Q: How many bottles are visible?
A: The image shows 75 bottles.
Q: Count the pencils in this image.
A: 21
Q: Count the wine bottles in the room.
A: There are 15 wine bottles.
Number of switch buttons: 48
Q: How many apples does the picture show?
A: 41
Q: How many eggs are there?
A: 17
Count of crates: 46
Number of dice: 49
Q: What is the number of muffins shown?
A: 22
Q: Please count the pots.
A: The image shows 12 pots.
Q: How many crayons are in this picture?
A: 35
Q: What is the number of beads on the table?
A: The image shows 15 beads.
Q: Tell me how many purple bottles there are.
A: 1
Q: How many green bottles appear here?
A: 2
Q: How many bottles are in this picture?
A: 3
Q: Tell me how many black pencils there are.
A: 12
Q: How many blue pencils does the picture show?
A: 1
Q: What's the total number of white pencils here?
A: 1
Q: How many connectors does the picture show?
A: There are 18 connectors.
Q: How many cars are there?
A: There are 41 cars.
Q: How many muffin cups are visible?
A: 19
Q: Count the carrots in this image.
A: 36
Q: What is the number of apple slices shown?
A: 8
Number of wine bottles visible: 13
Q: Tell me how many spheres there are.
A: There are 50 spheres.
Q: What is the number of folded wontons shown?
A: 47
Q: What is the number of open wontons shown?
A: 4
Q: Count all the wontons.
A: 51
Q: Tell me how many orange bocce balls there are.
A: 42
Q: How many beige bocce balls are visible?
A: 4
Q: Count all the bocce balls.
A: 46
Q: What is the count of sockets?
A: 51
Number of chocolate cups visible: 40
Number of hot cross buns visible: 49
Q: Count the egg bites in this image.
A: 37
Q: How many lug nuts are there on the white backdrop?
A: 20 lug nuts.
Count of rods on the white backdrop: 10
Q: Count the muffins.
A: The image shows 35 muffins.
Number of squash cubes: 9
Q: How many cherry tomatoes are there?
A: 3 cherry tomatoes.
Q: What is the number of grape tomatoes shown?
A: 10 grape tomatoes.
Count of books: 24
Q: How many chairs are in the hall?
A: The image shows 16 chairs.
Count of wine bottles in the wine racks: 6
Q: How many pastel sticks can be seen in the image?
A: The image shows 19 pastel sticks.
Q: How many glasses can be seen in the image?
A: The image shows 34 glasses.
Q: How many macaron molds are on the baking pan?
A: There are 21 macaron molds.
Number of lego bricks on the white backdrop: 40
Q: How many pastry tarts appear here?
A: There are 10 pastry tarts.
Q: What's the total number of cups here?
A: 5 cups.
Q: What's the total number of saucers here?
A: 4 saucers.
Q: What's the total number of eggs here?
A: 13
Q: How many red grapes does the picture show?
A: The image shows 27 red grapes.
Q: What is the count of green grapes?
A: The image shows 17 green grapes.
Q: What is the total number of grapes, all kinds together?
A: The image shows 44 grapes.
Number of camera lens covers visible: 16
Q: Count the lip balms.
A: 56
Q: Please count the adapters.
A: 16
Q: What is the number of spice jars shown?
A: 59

Requirements => List each line of the listing above that contains the word "pots". Case matters.

Solved exercise =>
Q: Please count the pots.
A: The image shows 12 pots.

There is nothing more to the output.